Rezension

Über Begegnungen, die mehr sind als Spuren im Watt…

Südfall -

Südfall
von Florian Knöppler

Bewertet mit 5 Sternen

Dave, ein britischer Soldat landet nach einem Flugzeugabsturz im nordfriesischen Watt nicht weit von der Hallig Südfall. Was wird mit ihm geschehen? Wird er Hilfe erhalten, als britischer Soldat, dessen Land Bomben auf Hamburg abgeworfen hat? 

 

Vertrautheit entsteht zunächst in der Landschaft. Die Wattlandschaft in Nordfriesland ähnelt seiner Heimat an der britischen Küste. Ob dies ein gutes Zeichen ist? 

 

Obwohl die Handlung im Sommer 1944 angesiedelt ist, spielt das Kriegsgeschehen als solches nur eine untergeordnete Rolle. Vielmehr wirft der Autor einen Blick auf die Alltäglichkeit und Herausforderungen des Lebens auch unabhängig des Kriegsgeschehens und wählt dafür diesen besonderen Landstrich an der Nordsee. Besonders nicht nur wegen der einzigartigen Wattlandschaft, sondern auch der Menschen, die sie bewohnen. Bereits seine erste Helferin überrascht Dave mit ihrer uneingeschränkten Hilfsbereitschaft und nicht zuletzt auch dem Risiko, dass sie damit für ihn eingeht. Dies wird, so viel darf verraten werden, nicht die letzte besondere Begegnung für Dave auf seinem Weg sein. 

 

Denn diese durchziehen das Buch wie ein unsichtbarer Faden, Begegnungen zwischen Menschen. Es ist Dave der britische Soldat, der verunglückt ist, jedoch Dave der Mensch und Tierarzt, der einen Weg nach Hause sucht. Nach Hause darf hier sowohl geographisch, als auch im übertragenen Sinne nach seiner inneren Heimat verstanden werden. Und so sind es Begegnungen auf Augenhöhe die nicht nur Dave, sondern auch sein jeweiliges Gegenüber verändern. 

 

Bereits mit Daves Geschichte wird deutlich, welche Dämonen und Schicksale jeden einzelnen Menschen auch jenseits von Krieg ereilen können. Daves Zerrissenheit und selbst erlebte Gefühllosigkeit erklärt sich nicht primär aus dem Krieg, sondern Verlusten in seiner Vergangenheit, die er bisher eher halbherzig überwunden hat. Auch die weiteren Protagonisten Paul, Anna, Cecilie und Simon hadern jede und jeder auf ihre Art mit der Vergangenheit und Gegenwart. Alle nicht nur aufgrund der Ereignisse, die sie erlebt haben, sondern auch einer gewissen Zartheit und Tiefe in ihrem Charakter, die so oft nicht in eine raue, oberflächliche Welt und gesellschaftliche Zwänge passen mag und sie so doch auf eine eigentümliche Art und Weise eint. Was die Charaktere im Buch ausmacht, ist daher für mich, dass wir sie von ihrer verletzlichen, und vielleicht auch wahrhaftigsten Seite kennenlernen.

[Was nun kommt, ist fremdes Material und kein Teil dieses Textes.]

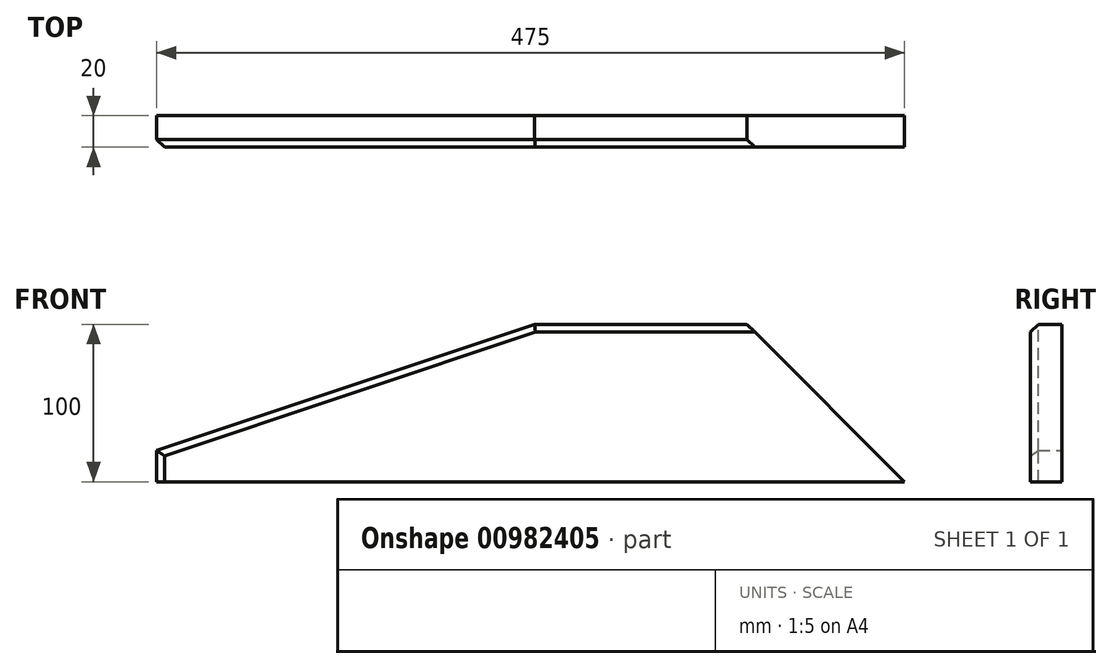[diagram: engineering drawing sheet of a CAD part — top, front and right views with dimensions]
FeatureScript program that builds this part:
annotation { "Feature Type Name" : "Feature", "Feature Type Description" : "" }
export const myFeature = defineFeature(function(context is Context, id is Id, definition is map)
    precondition{}
    {
        {
            var Q0;
            Q0=qCreatedBy(makeId("Front.planeOp"),FACE);
            var sketch = newSketch(context, id + "F0", { "sketchPlane" : qUnion([Q0])});
            skLineSegment(sketch, "E0.bottom", {"start": v(247.03, -18.12) * mm, "end": v(-227.97, -18.12) * mm});
            skLineSegment(sketch, "E0.top", {"start": v(247.03, 81.88) * mm, "end": v(12.03, 81.88) * mm});
            skLineSegment(sketch, "E0.left", {"start": v(247.03, -18.12) * mm, "end": v(247.03, 81.88) * mm});
            skLineSegment(sketch, "E0.right", {"start": v(-227.97, -18.12) * mm, "end": v(-227.97, 1.88) * mm});
            skPoint(sketch, "E0.middle", {"position": v(9.53, 31.88) * mm});
            skPoint(sketch, "E1", {"position": v(12.03, 81.88) * mm});
            skPoint(sketch, "E2", {"position": v(-227.97, 1.88) * mm});
            skLineSegment(sketch, "E3", {"start": v(-227.97, 1.88) * mm, "end": v(12.03, 81.88) * mm});
            skSolve(sketch);
        }
        {
            var Q0;
            Q0 = qSketchRegion(id + "F0", true);
            extrude(context, id + "F1", {"entities" : qUnion([Q0]), "depth" : 20 * mm, "offsetDistance" : 25 * mm});
        }
        {
            var Q0;
            Q0=makeQuery(id+"F1.opExtrude","CAP_EDGE",EDGE,{"disambiguationData":[OSD([sQuery(id+"F0.wireOp",EDGE,"E3")])],"isStart":false});
            var Q1;
            Q1=makeQuery(id+"F1.opExtrude","CAP_EDGE",EDGE,{"disambiguationData":[OSD([sQuery(id+"F0.wireOp",EDGE,"E0.top")])],"isStart":false});
            var Q2;
            Q2=makeQuery(id+"F1.opExtrude","CAP_EDGE",EDGE,{"disambiguationData":[OSD([sQuery(id+"F0.wireOp",EDGE,"E0.right")])],"isStart":false});
            chamfer(context, id + "F2", {"entities" : qUnion([Q0, Q1, Q2]), "width" : 5 * mm, "tangentPropagation" : true});
        }
        {
            var Q0;
            Q0=makeQuery(id+"F1.opExtrude","SWEPT_EDGE",EDGE,{"disambiguationData":[OSD([sQuery(id+"F0.wireOp",EDGE,"E0.top"),sQuery(id+"F0.wireOp",EDGE,"E0.left")])]});
            chamfer(context, id + "F3", {"entities" : qUnion([Q0]), "width" : 100 * mm, "tangentPropagation" : true});
        }
    });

Ich bin begeistert, wie der Autor es schafft, für die verschiedenen Figuren in Stil, Sprache und Gedanken ganz eigene Welten zu erschaffen. Es sind dabei nur Nuancen in Wortwahl, Stil und Struktur, die beim Lesen immer wieder in die Gedanken, Nöte und Freuden der jeweiligen Protagonisten eintauchen lassen und sich zugleich umstandslos aneinander folgen.

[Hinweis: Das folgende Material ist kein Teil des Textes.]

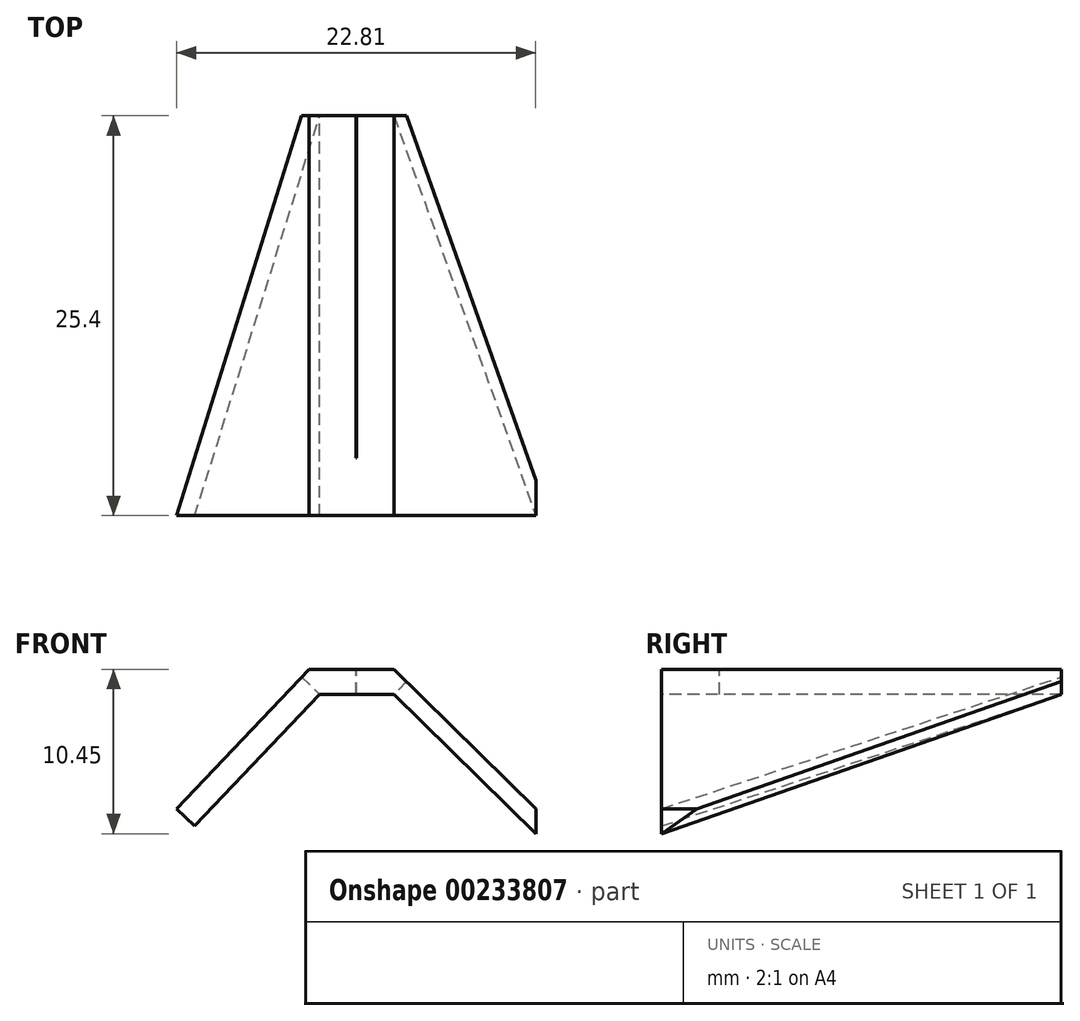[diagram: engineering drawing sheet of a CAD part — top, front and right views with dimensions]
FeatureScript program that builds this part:
annotation { "Feature Type Name" : "Feature", "Feature Type Description" : "" }
export const myFeature = defineFeature(function(context is Context, id is Id, definition is map)
    precondition{}
    {
        {
            var Q0;
            Q0=qCreatedBy(makeId("Front.planeOp"),FACE);
            var sketch = newSketch(context, id + "F0", { "sketchPlane" : qUnion([Q0])});
            skLineSegment(sketch, "E0", {"start": v(-11.4, 0) * mm, "end": v(-3, 8.86) * mm});
            skLineSegment(sketch, "E1", {"start": v(-3, 8.86) * mm, "end": v(2.4, 8.86) * mm});
            skLineSegment(sketch, "E2", {"start": v(2.4, 8.86) * mm, "end": v(11.4, 0) * mm});
            skSolve(sketch);
        }
        {
            var Q0;
            Q0=sQuery(id+"F0.wireOp",EDGE,"E0");
            var Q1;
            Q1=sQuery(id+"F0.wireOp",EDGE,"E1");
            var Q2;
            Q2=sQuery(id+"F0.wireOp",EDGE,"E2");
            extrude(context, id + "F1", {"bodyType" : ToolBodyType.SURFACE, "surfaceEntities" : qUnion([Q0, Q1, Q2]), "depth" : 25.4 * mm});
        }
        {
            var Q0;
            Q0=makeQuery(id+"F1.opExtrude","SWEPT_FACE",FACE,{"disambiguationData":[OSD([sQuery(id+"F0.wireOp",EDGE,"E0")])]});
            extrude(context, id + "F2", {"entities" : qUnion([Q0]), "depth" : 1.59 * mm});
        }
        {
            var Q0;
            Q0=makeQuery(id+"F1.opExtrude","SWEPT_FACE",FACE,{"disambiguationData":[OSD([sQuery(id+"F0.wireOp",EDGE,"E1")])]});
            var Q1;
            Q1=makeQuery(id+"F1.opExtrude","SWEPT_FACE",FACE,{"disambiguationData":[OSD([sQuery(id+"F0.wireOp",EDGE,"E2")])]});
            extrude(context, id + "F3", {"entities" : qUnion([Q0, Q1]), "operationType" : NewBodyOperationType.ADD, "depth" : 1.59 * mm});
        }
        {
            var Q0;
            Q0=makeQuery(id+"F2.opExtrude","CAP_FACE",FACE,{"disambiguationData":[OSD([sQuery(id+"F0.wireOp",EDGE,"E0")])],"isStart":false});
            var sketch = newSketch(context, id + "F4", { "sketchPlane" : qUnion([Q0])});
            skLineSegment(sketch, "E3", {"start": v(-25.4, -7.85) * mm, "end": v(0, 3.67) * mm});
            skLineSegment(sketch, "E4", {"start": v(0, 3.67) * mm, "end": v(0, -7.85) * mm});
            skLineSegment(sketch, "E5", {"start": v(0, -7.85) * mm, "end": v(-25.4, -7.85) * mm});
            skSolve(sketch);
        }
        {
            var Q0;
            Q0 = qSketchRegion(id + "F4", true);
            extrude(context, id + "F5", {"entities" : qUnion([Q0]), "operationType" : NewBodyOperationType.REMOVE, "oppositeDirection" : true, "depth" : 6.35 * mm});
        }
        {
            var Q0;
            Q0=makeQuery(id+"F3.opExtrude","CAP_FACE",FACE,{"disambiguationData":[OSD([sQuery(id+"F0.wireOp",EDGE,"E2")]),OD(0.0)],"isStart":false});
            var sketch = newSketch(context, id + "F6", { "sketchPlane" : qUnion([Q0])});
            skLineSegment(sketch, "E6", {"start": v(-3.39, 0) * mm, "end": v(9.24, 25.4) * mm});
            skLineSegment(sketch, "E7", {"start": v(9.24, 25.4) * mm, "end": v(9.24, 0) * mm});
            skLineSegment(sketch, "E8", {"start": v(9.24, 0) * mm, "end": v(-3.39, 0) * mm});
            skSolve(sketch);
        }
        {
            var Q0;
            Q0 = qSketchRegion(id + "F6", true);
            extrude(context, id + "F7", {"entities" : qUnion([Q0]), "operationType" : NewBodyOperationType.REMOVE, "oppositeDirection" : true, "depth" : 25.4 * mm});
        }
        {
            var Q0;
            Q0=makeQuery(id+"F1.opExtrude","SWEPT_FACE",FACE,{"disambiguationData":[OSD([sQuery(id+"F0.wireOp",EDGE,"E1")])]});
            var sketch = newSketch(context, id + "F8", { "sketchPlane" : qUnion([Q0])});
            skLineSegment(sketch, "E9", {"start": v(-0.02, 21.73) * mm, "end": v(-0.02, 0) * mm});
            skLineSegment(sketch, "E10", {"start": v(-0.02, 0) * mm, "end": v(0.02, 0) * mm});
            skLineSegment(sketch, "E11", {"start": v(-0.02, 21.73) * mm, "end": v(0.02, 21.73) * mm});
            skLineSegment(sketch, "E12", {"start": v(0.02, 0) * mm, "end": v(0.02, 21.73) * mm});
            skSolve(sketch);
        }
        {
            var Q0;
            Q0 = qSketchRegion(id + "F8", true);
            extrude(context, id + "F9", {"entities" : qUnion([Q0]), "operationType" : NewBodyOperationType.REMOVE, "depth" : 3.68 * mm});
        }
    });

Die Sprache ist atmosphärisch dicht, kein Wort zu wenig, keines zu viel, und lädt ein auch all die Nuancen zwischen den Zeilen wahrzunehmen und auf sich wirken zu lassen. 

Sehr gelungen fand ich die Beschreibungen und Parallelen der Wattlandschaft in Norddeutschland und Großbritannien.

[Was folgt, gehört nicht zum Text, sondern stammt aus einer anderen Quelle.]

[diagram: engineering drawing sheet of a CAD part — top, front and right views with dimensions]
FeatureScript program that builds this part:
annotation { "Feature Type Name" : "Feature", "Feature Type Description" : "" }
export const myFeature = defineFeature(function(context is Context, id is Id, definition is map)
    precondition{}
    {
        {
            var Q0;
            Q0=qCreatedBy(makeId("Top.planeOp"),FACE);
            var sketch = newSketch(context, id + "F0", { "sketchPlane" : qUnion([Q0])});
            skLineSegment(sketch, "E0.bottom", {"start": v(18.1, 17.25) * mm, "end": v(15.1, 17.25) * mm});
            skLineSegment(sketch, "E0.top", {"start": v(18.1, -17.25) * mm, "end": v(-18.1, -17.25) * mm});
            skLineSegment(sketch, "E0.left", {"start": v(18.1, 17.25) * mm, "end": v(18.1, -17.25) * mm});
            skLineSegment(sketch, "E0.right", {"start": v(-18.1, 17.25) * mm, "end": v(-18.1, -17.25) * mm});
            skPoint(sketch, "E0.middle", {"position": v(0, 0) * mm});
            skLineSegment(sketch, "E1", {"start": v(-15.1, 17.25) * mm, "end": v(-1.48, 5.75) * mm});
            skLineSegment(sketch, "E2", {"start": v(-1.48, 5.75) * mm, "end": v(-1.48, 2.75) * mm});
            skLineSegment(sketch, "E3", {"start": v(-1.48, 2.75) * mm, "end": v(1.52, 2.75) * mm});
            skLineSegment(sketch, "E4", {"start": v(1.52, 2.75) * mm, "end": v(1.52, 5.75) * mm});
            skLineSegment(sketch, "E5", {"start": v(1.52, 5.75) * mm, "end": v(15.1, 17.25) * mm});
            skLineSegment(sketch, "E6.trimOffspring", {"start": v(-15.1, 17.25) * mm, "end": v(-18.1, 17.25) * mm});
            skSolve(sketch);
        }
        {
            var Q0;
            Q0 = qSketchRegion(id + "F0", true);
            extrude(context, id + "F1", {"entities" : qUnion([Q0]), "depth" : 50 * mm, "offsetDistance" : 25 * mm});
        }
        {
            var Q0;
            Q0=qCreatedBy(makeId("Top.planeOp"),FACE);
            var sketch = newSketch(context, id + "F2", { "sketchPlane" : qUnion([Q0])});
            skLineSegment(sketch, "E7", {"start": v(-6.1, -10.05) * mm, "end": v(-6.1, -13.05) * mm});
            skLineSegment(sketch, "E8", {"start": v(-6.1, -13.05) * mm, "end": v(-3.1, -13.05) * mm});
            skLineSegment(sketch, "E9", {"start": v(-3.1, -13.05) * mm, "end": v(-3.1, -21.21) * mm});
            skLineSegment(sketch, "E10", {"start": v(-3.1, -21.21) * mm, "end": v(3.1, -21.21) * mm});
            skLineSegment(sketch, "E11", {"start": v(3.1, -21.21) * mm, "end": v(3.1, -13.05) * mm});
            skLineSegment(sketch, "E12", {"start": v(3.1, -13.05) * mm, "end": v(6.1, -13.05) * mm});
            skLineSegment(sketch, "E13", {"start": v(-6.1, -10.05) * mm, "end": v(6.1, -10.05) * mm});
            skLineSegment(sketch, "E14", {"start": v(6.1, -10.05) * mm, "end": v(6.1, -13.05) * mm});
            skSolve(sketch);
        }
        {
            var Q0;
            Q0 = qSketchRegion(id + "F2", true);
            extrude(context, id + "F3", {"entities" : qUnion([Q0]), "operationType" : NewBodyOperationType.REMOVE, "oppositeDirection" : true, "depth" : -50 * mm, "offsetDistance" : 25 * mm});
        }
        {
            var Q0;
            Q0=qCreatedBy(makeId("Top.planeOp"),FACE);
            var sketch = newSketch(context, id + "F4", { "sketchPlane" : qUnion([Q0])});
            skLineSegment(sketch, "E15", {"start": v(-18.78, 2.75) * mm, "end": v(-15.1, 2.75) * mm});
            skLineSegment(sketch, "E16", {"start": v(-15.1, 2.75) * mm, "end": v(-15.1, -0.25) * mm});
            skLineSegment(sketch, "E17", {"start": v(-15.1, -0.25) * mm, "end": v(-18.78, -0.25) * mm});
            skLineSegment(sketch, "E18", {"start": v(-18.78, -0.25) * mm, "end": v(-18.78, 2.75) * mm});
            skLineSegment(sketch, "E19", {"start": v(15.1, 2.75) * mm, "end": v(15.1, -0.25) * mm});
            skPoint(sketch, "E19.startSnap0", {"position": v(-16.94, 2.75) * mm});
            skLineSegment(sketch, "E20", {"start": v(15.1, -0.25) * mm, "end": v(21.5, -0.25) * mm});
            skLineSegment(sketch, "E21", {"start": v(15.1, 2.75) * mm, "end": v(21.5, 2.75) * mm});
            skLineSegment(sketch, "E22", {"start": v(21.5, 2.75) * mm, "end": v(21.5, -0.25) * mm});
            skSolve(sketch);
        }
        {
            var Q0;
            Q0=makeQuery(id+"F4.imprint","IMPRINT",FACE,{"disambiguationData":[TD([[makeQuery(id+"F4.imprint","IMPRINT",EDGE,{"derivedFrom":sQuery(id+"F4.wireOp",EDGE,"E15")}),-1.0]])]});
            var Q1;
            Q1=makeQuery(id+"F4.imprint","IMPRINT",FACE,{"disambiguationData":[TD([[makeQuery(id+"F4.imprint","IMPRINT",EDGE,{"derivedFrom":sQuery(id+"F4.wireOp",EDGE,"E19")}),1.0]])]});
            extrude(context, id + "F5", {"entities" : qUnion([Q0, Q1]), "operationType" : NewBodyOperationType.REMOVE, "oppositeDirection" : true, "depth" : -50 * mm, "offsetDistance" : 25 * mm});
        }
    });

Südfall ist so besonders, weil es aufzeigt, wie eine einzelne, vielleicht auch nur kurze Begegnung wichtige Denkanstöße geben kann, die einen selbst anders auf das eigene Leben blicken lassen und dieses damit auch verändern können. 

Dave hinterlässt Spuren, nicht nur flüchtige Spuren im Watt, sondern in den Menschen, denen er begegnet. So mag es auch der Leserin mit Südfall ergehen. Ein Buch, das Spuren hinterlässt und zum Nachdenken anregt.